Grigori “The Viper” Vasilyev was one of Tess’s more successful cases. Since it was also her first case when she’d joined the district attorney’s office, she’d been assigned to Jim Stevens, a veteran prosecutor. Although the Russian mobster had used the U.S. justice system for all it was w
orth, winning delay after delay, both Jim and Tess had remained adamant that the man should stand trial, and eventually he had, drawing a life-plus-twenty-year sentence for drugs, murder, conspiracy to commit murder, criminal assault, illegal gambling, and human trafficking.

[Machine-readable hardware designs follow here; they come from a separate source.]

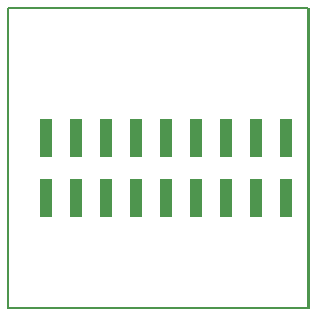
<source format=gtp>
G75*
%MOIN*%
%OFA0B0*%
%FSLAX25Y25*%
%IPPOS*%
%LPD*%
%AMOC8*
5,1,8,0,0,1.08239X$1,22.5*
%
%ADD10C,0.00000*%
%ADD11C,0.00500*%
%ADD12R,0.04000X0.13000*%
D10*
X0005829Y0005829D02*
X0005829Y0105790D01*
X0106030Y0105790D01*
X0106030Y0005829D01*
X0005829Y0005829D01*
D11*
X0105829Y0005829D01*
X0105829Y0105829D01*
X0005829Y0105829D01*
X0005829Y0005829D01*
D12*
X0018329Y0042329D03*
X0028329Y0042329D03*
X0038329Y0042329D03*
X0048329Y0042329D03*
X0058329Y0042329D03*
X0068329Y0042329D03*
X0078329Y0042329D03*
X0088329Y0042329D03*
X0098329Y0042329D03*
X0098329Y0062329D03*
X0088329Y0062329D03*
X0078329Y0062329D03*
X0068329Y0062329D03*
X0058329Y0062329D03*
X0048329Y0062329D03*
X0038329Y0062329D03*
X0028329Y0062329D03*
X0018329Y0062329D03*
M02*

</source>
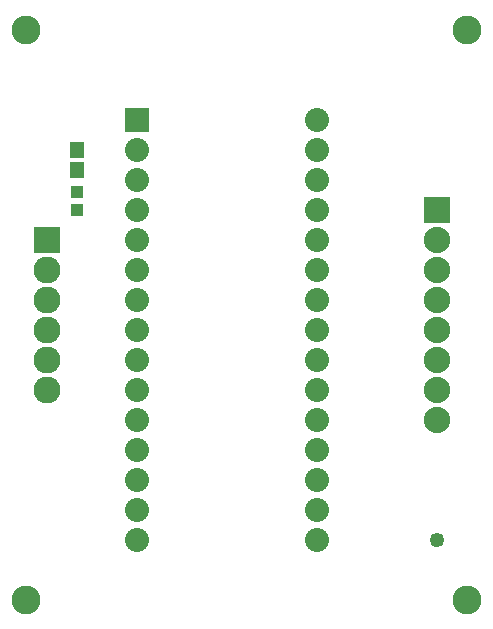
<source format=gts>
G04 MADE WITH FRITZING*
G04 WWW.FRITZING.ORG*
G04 DOUBLE SIDED*
G04 HOLES PLATED*
G04 CONTOUR ON CENTER OF CONTOUR VECTOR*
%ASAXBY*%
%FSLAX23Y23*%
%MOIN*%
%OFA0B0*%
%SFA1.0B1.0*%
%ADD10C,0.088000*%
%ADD11C,0.096614*%
%ADD12C,0.049370*%
%ADD13C,0.080000*%
%ADD14C,0.090000*%
%ADD15R,0.041496X0.041496*%
%ADD16R,0.049370X0.053307*%
%ADD17R,0.088000X0.088000*%
%ADD18R,0.079972X0.080000*%
%ADD19R,0.090000X0.090000*%
%LNMASK1*%
G90*
G70*
G54D10*
X1457Y1379D03*
X1457Y1279D03*
X1457Y1179D03*
X1457Y1079D03*
X1457Y979D03*
X1457Y879D03*
X1457Y779D03*
X1457Y679D03*
G54D11*
X1557Y79D03*
X1557Y1979D03*
X88Y79D03*
X88Y1979D03*
G54D12*
X1457Y279D03*
G54D13*
X457Y1679D03*
X457Y1579D03*
X457Y1479D03*
X457Y1379D03*
X457Y1279D03*
X457Y1179D03*
X457Y1079D03*
X457Y979D03*
X457Y879D03*
X457Y779D03*
X457Y679D03*
X457Y579D03*
X457Y479D03*
X457Y379D03*
X457Y279D03*
X1057Y1679D03*
X1057Y1579D03*
X1057Y1479D03*
X1057Y1379D03*
X1057Y1279D03*
X1057Y1179D03*
X1057Y1079D03*
X1057Y979D03*
X1057Y879D03*
X1057Y779D03*
X1057Y679D03*
X1057Y579D03*
X1057Y479D03*
X1057Y379D03*
X1057Y279D03*
G54D14*
X157Y1279D03*
X157Y1179D03*
X157Y1079D03*
X157Y979D03*
X157Y879D03*
X157Y779D03*
G54D15*
X257Y1438D03*
X257Y1379D03*
G54D16*
X257Y1579D03*
X257Y1512D03*
G54D17*
X1457Y1379D03*
G54D18*
X457Y1679D03*
G54D19*
X157Y1279D03*
G04 End of Mask1*
M02*
</source>
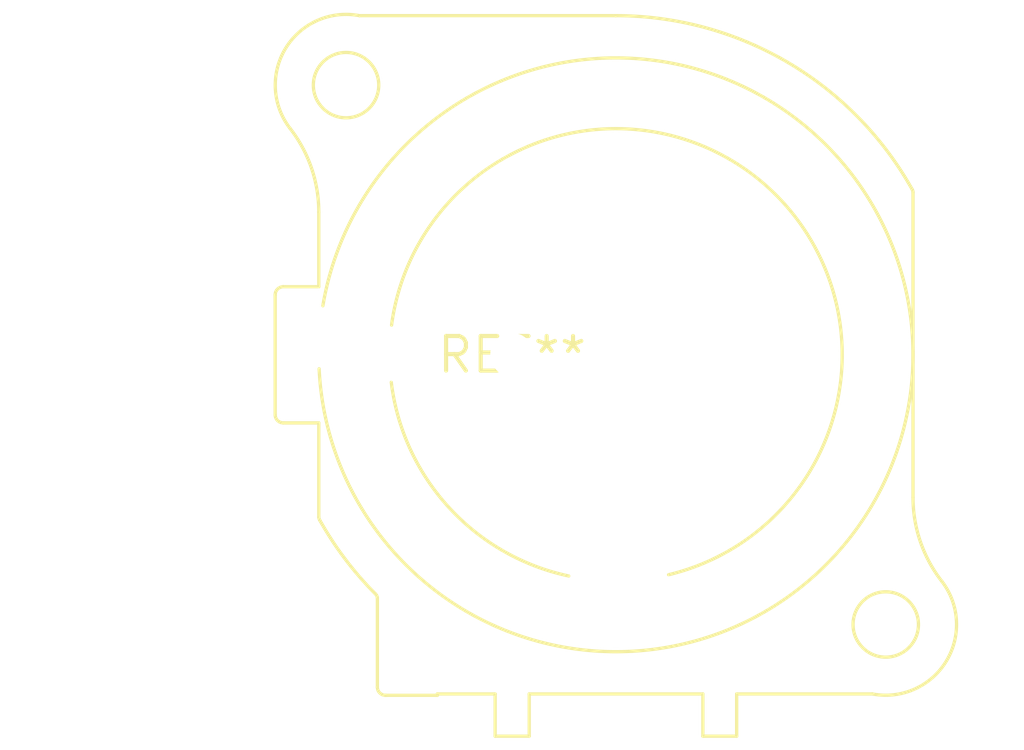
<source format=kicad_pcb>
(kicad_pcb (version 20240108) (generator pcbnew)

  (general
    (thickness 1.6)
  )

  (paper "A4")
  (layers
    (0 "F.Cu" signal)
    (31 "B.Cu" signal)
    (32 "B.Adhes" user "B.Adhesive")
    (33 "F.Adhes" user "F.Adhesive")
    (34 "B.Paste" user)
    (35 "F.Paste" user)
    (36 "B.SilkS" user "B.Silkscreen")
    (37 "F.SilkS" user "F.Silkscreen")
    (38 "B.Mask" user)
    (39 "F.Mask" user)
    (40 "Dwgs.User" user "User.Drawings")
    (41 "Cmts.User" user "User.Comments")
    (42 "Eco1.User" user "User.Eco1")
    (43 "Eco2.User" user "User.Eco2")
    (44 "Edge.Cuts" user)
    (45 "Margin" user)
    (46 "B.CrtYd" user "B.Courtyard")
    (47 "F.CrtYd" user "F.Courtyard")
    (48 "B.Fab" user)
    (49 "F.Fab" user)
    (50 "User.1" user)
    (51 "User.2" user)
    (52 "User.3" user)
    (53 "User.4" user)
    (54 "User.5" user)
    (55 "User.6" user)
    (56 "User.7" user)
    (57 "User.8" user)
    (58 "User.9" user)
  )

  (setup
    (pad_to_mask_clearance 0)
    (pcbplotparams
      (layerselection 0x00010fc_ffffffff)
      (plot_on_all_layers_selection 0x0000000_00000000)
      (disableapertmacros false)
      (usegerberextensions false)
      (usegerberattributes false)
      (usegerberadvancedattributes false)
      (creategerberjobfile false)
      (dashed_line_dash_ratio 12.000000)
      (dashed_line_gap_ratio 3.000000)
      (svgprecision 4)
      (plotframeref false)
      (viasonmask false)
      (mode 1)
      (useauxorigin false)
      (hpglpennumber 1)
      (hpglpenspeed 20)
      (hpglpendiameter 15.000000)
      (dxfpolygonmode false)
      (dxfimperialunits false)
      (dxfusepcbnewfont false)
      (psnegative false)
      (psa4output false)
      (plotreference false)
      (plotvalue false)
      (plotinvisibletext false)
      (sketchpadsonfab false)
      (subtractmaskfromsilk false)
      (outputformat 1)
      (mirror false)
      (drillshape 1)
      (scaleselection 1)
      (outputdirectory "")
    )
  )

  (net 0 "")

  (footprint "Jack_XLR_Neutrik_NC3MBV-SW_Vertical" (layer "F.Cu") (at 0 0))

)

</source>
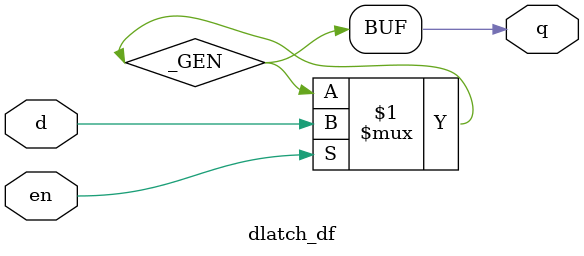
<source format=v>
module dlatch_df(	// file.cleaned.mlir:2:3
  input  d,	// file.cleaned.mlir:2:27
         en,	// file.cleaned.mlir:2:39
  output q	// file.cleaned.mlir:2:53
);

  wire _GEN;	// file.cleaned.mlir:3:10
  assign _GEN = en ? d : _GEN;	// file.cleaned.mlir:3:10
  assign q = _GEN;	// file.cleaned.mlir:3:10, :4:5
endmodule


</source>
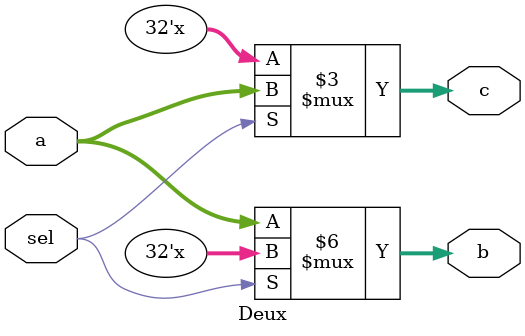
<source format=sv>
module Deux
(
   input  logic [31:0] a,
   input  logic        sel,
   output logic [31:0] b,
   output logic [31:0] c
);

always_comb begin

   if (sel) begin
      c = a; 
   end 

   else begin
      b = a; 
   end

end
endmodule
</source>
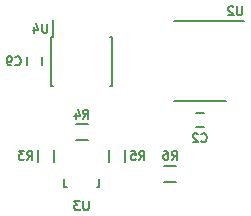
<source format=gbo>
G04 #@! TF.FileFunction,Legend,Bot*
%FSLAX46Y46*%
G04 Gerber Fmt 4.6, Leading zero omitted, Abs format (unit mm)*
G04 Created by KiCad (PCBNEW 4.0.7) date Sun Apr  1 13:56:06 2018*
%MOMM*%
%LPD*%
G01*
G04 APERTURE LIST*
%ADD10C,0.150000*%
%ADD11C,0.130000*%
G04 APERTURE END LIST*
D10*
X179650000Y-181600000D02*
X180350000Y-181600000D01*
X180350000Y-180400000D02*
X179650000Y-180400000D01*
X166600000Y-176350000D02*
X166600000Y-175650000D01*
X165400000Y-175650000D02*
X165400000Y-176350000D01*
X167675000Y-184500000D02*
X167675000Y-183500000D01*
X166325000Y-183500000D02*
X166325000Y-184500000D01*
X170500000Y-181325000D02*
X169500000Y-181325000D01*
X169500000Y-182675000D02*
X170500000Y-182675000D01*
X172325000Y-183500000D02*
X172325000Y-184500000D01*
X173675000Y-184500000D02*
X173675000Y-183500000D01*
X177000000Y-186175000D02*
X178000000Y-186175000D01*
X178000000Y-184825000D02*
X177000000Y-184825000D01*
X182225000Y-179375000D02*
X177775000Y-179375000D01*
X183750000Y-172625000D02*
X177775000Y-172625000D01*
X171299160Y-186650240D02*
X171250900Y-186650240D01*
X168500180Y-185949200D02*
X168500180Y-186650240D01*
X168500180Y-186650240D02*
X168749100Y-186650240D01*
X171299160Y-186650240D02*
X171499820Y-186650240D01*
X171499820Y-186650240D02*
X171499820Y-185949200D01*
X167425000Y-173925000D02*
X167570000Y-173925000D01*
X167425000Y-178075000D02*
X167570000Y-178075000D01*
X172575000Y-178075000D02*
X172430000Y-178075000D01*
X172575000Y-173925000D02*
X172430000Y-173925000D01*
X167425000Y-173925000D02*
X167425000Y-178075000D01*
X172575000Y-173925000D02*
X172575000Y-178075000D01*
X167570000Y-173925000D02*
X167570000Y-172525000D01*
D11*
X180127000Y-182772143D02*
X180163286Y-182808429D01*
X180272143Y-182844714D01*
X180344714Y-182844714D01*
X180453571Y-182808429D01*
X180526143Y-182735857D01*
X180562428Y-182663286D01*
X180598714Y-182518143D01*
X180598714Y-182409286D01*
X180562428Y-182264143D01*
X180526143Y-182191571D01*
X180453571Y-182119000D01*
X180344714Y-182082714D01*
X180272143Y-182082714D01*
X180163286Y-182119000D01*
X180127000Y-182155286D01*
X179836714Y-182155286D02*
X179800428Y-182119000D01*
X179727857Y-182082714D01*
X179546428Y-182082714D01*
X179473857Y-182119000D01*
X179437571Y-182155286D01*
X179401286Y-182227857D01*
X179401286Y-182300429D01*
X179437571Y-182409286D01*
X179873000Y-182844714D01*
X179401286Y-182844714D01*
X164377000Y-176272143D02*
X164413286Y-176308429D01*
X164522143Y-176344714D01*
X164594714Y-176344714D01*
X164703571Y-176308429D01*
X164776143Y-176235857D01*
X164812428Y-176163286D01*
X164848714Y-176018143D01*
X164848714Y-175909286D01*
X164812428Y-175764143D01*
X164776143Y-175691571D01*
X164703571Y-175619000D01*
X164594714Y-175582714D01*
X164522143Y-175582714D01*
X164413286Y-175619000D01*
X164377000Y-175655286D01*
X164014143Y-176344714D02*
X163869000Y-176344714D01*
X163796428Y-176308429D01*
X163760143Y-176272143D01*
X163687571Y-176163286D01*
X163651286Y-176018143D01*
X163651286Y-175727857D01*
X163687571Y-175655286D01*
X163723857Y-175619000D01*
X163796428Y-175582714D01*
X163941571Y-175582714D01*
X164014143Y-175619000D01*
X164050428Y-175655286D01*
X164086714Y-175727857D01*
X164086714Y-175909286D01*
X164050428Y-175981857D01*
X164014143Y-176018143D01*
X163941571Y-176054429D01*
X163796428Y-176054429D01*
X163723857Y-176018143D01*
X163687571Y-175981857D01*
X163651286Y-175909286D01*
X165377000Y-184344714D02*
X165631000Y-183981857D01*
X165812428Y-184344714D02*
X165812428Y-183582714D01*
X165522143Y-183582714D01*
X165449571Y-183619000D01*
X165413286Y-183655286D01*
X165377000Y-183727857D01*
X165377000Y-183836714D01*
X165413286Y-183909286D01*
X165449571Y-183945571D01*
X165522143Y-183981857D01*
X165812428Y-183981857D01*
X165123000Y-183582714D02*
X164651286Y-183582714D01*
X164905286Y-183873000D01*
X164796428Y-183873000D01*
X164723857Y-183909286D01*
X164687571Y-183945571D01*
X164651286Y-184018143D01*
X164651286Y-184199571D01*
X164687571Y-184272143D01*
X164723857Y-184308429D01*
X164796428Y-184344714D01*
X165014143Y-184344714D01*
X165086714Y-184308429D01*
X165123000Y-184272143D01*
X170127000Y-180844714D02*
X170381000Y-180481857D01*
X170562428Y-180844714D02*
X170562428Y-180082714D01*
X170272143Y-180082714D01*
X170199571Y-180119000D01*
X170163286Y-180155286D01*
X170127000Y-180227857D01*
X170127000Y-180336714D01*
X170163286Y-180409286D01*
X170199571Y-180445571D01*
X170272143Y-180481857D01*
X170562428Y-180481857D01*
X169473857Y-180336714D02*
X169473857Y-180844714D01*
X169655286Y-180046429D02*
X169836714Y-180590714D01*
X169365000Y-180590714D01*
X174877000Y-184344714D02*
X175131000Y-183981857D01*
X175312428Y-184344714D02*
X175312428Y-183582714D01*
X175022143Y-183582714D01*
X174949571Y-183619000D01*
X174913286Y-183655286D01*
X174877000Y-183727857D01*
X174877000Y-183836714D01*
X174913286Y-183909286D01*
X174949571Y-183945571D01*
X175022143Y-183981857D01*
X175312428Y-183981857D01*
X174187571Y-183582714D02*
X174550428Y-183582714D01*
X174586714Y-183945571D01*
X174550428Y-183909286D01*
X174477857Y-183873000D01*
X174296428Y-183873000D01*
X174223857Y-183909286D01*
X174187571Y-183945571D01*
X174151286Y-184018143D01*
X174151286Y-184199571D01*
X174187571Y-184272143D01*
X174223857Y-184308429D01*
X174296428Y-184344714D01*
X174477857Y-184344714D01*
X174550428Y-184308429D01*
X174586714Y-184272143D01*
X177627000Y-184344714D02*
X177881000Y-183981857D01*
X178062428Y-184344714D02*
X178062428Y-183582714D01*
X177772143Y-183582714D01*
X177699571Y-183619000D01*
X177663286Y-183655286D01*
X177627000Y-183727857D01*
X177627000Y-183836714D01*
X177663286Y-183909286D01*
X177699571Y-183945571D01*
X177772143Y-183981857D01*
X178062428Y-183981857D01*
X176973857Y-183582714D02*
X177119000Y-183582714D01*
X177191571Y-183619000D01*
X177227857Y-183655286D01*
X177300428Y-183764143D01*
X177336714Y-183909286D01*
X177336714Y-184199571D01*
X177300428Y-184272143D01*
X177264143Y-184308429D01*
X177191571Y-184344714D01*
X177046428Y-184344714D01*
X176973857Y-184308429D01*
X176937571Y-184272143D01*
X176901286Y-184199571D01*
X176901286Y-184018143D01*
X176937571Y-183945571D01*
X176973857Y-183909286D01*
X177046428Y-183873000D01*
X177191571Y-183873000D01*
X177264143Y-183909286D01*
X177300428Y-183945571D01*
X177336714Y-184018143D01*
X183580571Y-171332714D02*
X183580571Y-171949571D01*
X183544286Y-172022143D01*
X183508000Y-172058429D01*
X183435429Y-172094714D01*
X183290286Y-172094714D01*
X183217714Y-172058429D01*
X183181429Y-172022143D01*
X183145143Y-171949571D01*
X183145143Y-171332714D01*
X182818571Y-171405286D02*
X182782285Y-171369000D01*
X182709714Y-171332714D01*
X182528285Y-171332714D01*
X182455714Y-171369000D01*
X182419428Y-171405286D01*
X182383143Y-171477857D01*
X182383143Y-171550429D01*
X182419428Y-171659286D01*
X182854857Y-172094714D01*
X182383143Y-172094714D01*
X170580571Y-187832714D02*
X170580571Y-188449571D01*
X170544286Y-188522143D01*
X170508000Y-188558429D01*
X170435429Y-188594714D01*
X170290286Y-188594714D01*
X170217714Y-188558429D01*
X170181429Y-188522143D01*
X170145143Y-188449571D01*
X170145143Y-187832714D01*
X169854857Y-187832714D02*
X169383143Y-187832714D01*
X169637143Y-188123000D01*
X169528285Y-188123000D01*
X169455714Y-188159286D01*
X169419428Y-188195571D01*
X169383143Y-188268143D01*
X169383143Y-188449571D01*
X169419428Y-188522143D01*
X169455714Y-188558429D01*
X169528285Y-188594714D01*
X169746000Y-188594714D01*
X169818571Y-188558429D01*
X169854857Y-188522143D01*
X167080571Y-172832714D02*
X167080571Y-173449571D01*
X167044286Y-173522143D01*
X167008000Y-173558429D01*
X166935429Y-173594714D01*
X166790286Y-173594714D01*
X166717714Y-173558429D01*
X166681429Y-173522143D01*
X166645143Y-173449571D01*
X166645143Y-172832714D01*
X165955714Y-173086714D02*
X165955714Y-173594714D01*
X166137143Y-172796429D02*
X166318571Y-173340714D01*
X165846857Y-173340714D01*
M02*

</source>
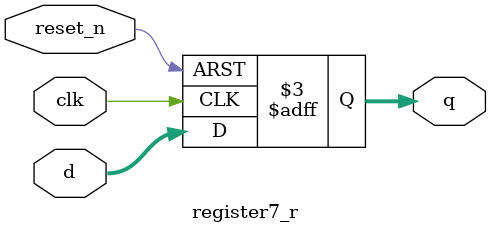
<source format=v>
module register7_r(clk, reset_n, d, q);				//7bits resettable D Flip-Flop
	input clk, reset_n;
	input [6:0] d;												//input define
	output reg [6:0] q;										//output define
	
	always@ (posedge clk or negedge reset_n) begin	//clock is rising edge and reset_n is falling edge
		if(~reset_n) q <= 7'b0;
		else q <= d;
	end

endmodule

</source>
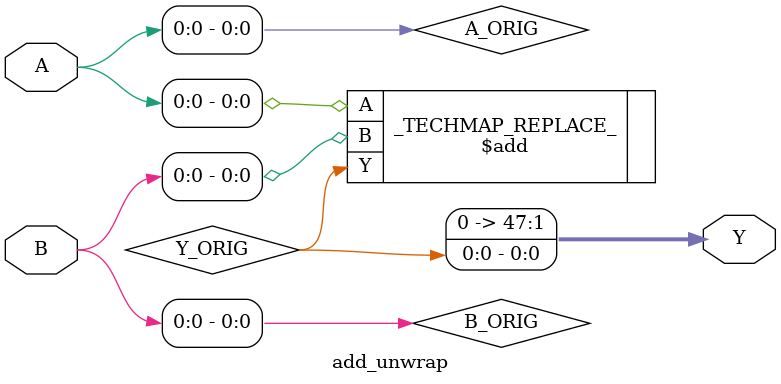
<source format=v>
(* techmap_celltype = "\$__add_wrapper" *)
module add_unwrap (
    A,
    B,
    Y
);

  parameter A_SIGNED = 0;
  parameter B_SIGNED = 0;
  parameter A_WIDTH = 1;
  parameter B_WIDTH = 1;
  parameter Y_WIDTH = 1;

  input [47:0] A;
  input [47:0] B;
  output [47:0] Y;

  wire [A_WIDTH-1:0] A_ORIG = A;
  wire [B_WIDTH-1:0] B_ORIG = B;
  wire [Y_WIDTH-1:0] Y_ORIG;
  assign Y = Y_ORIG;

  \$add #(
      .A_SIGNED(A_SIGNED),
      .B_SIGNED(B_SIGNED),
      .A_WIDTH (A_WIDTH),
      .B_WIDTH (B_WIDTH),
      .Y_WIDTH (Y_WIDTH)
  ) _TECHMAP_REPLACE_ (
      .A(A_ORIG),
      .B(B_ORIG),
      .Y(Y_ORIG)
  );

endmodule

</source>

After having lost his appeal on the judgment of conviction, and two years later another loss on a post-conviction appeal, his last-ditch attempt to claim that his constitutional rights had been violated in the Oregon court system because the infirmary hadn’t had a Russian-speaking doctor on staff when he’d suddenly come down with shortness of breath, rapid heartbeat, and chest pain (which had not proven to be a heart attack) didn’t surprise her.
“He’ll lose again. Just as he always does. Because he’s guilty as sin.”
And also because she had a witness willing to testify that not only was Vasilyev continuing to run his empire while in prison, he’d purposely injected himself with an overdose of anabolic steroids to cause the symptoms that would land him in the infirmary in the first place. Given that his English was as good as hers, Tess knew he’d gone through all that subterfuge in order to claim federal discrimination for anti-nationality reasons.
Granted, Vasilyev’s attorney would paint her informant to be a jailhouse snitch, which, indeed, he was. The low-level dealer to the prison gym rats was also hoping to cut a deal that would expunge infractions that had added more time to his sentence.
Adding yet another dark mark against him, he’d been the one who’d been selling the bulked-up Russian the illegal steroids in the first place.
But Tess had driven to the penitentiary in Salem herself, and while her work had admittedly made her cynical, she’d believed the informer who’d told her that The Viper was plotting yet another murder while inside those brick walls.
“Maybe so.” Bill Mitchell snagged a maple-glazed Long John from the bakery box. “But I sure as hell admire your guts. If I had your connections and mucho wine bucks, I’d blow this pop stand, buy myself my own tropical island, and live la dolce vita.”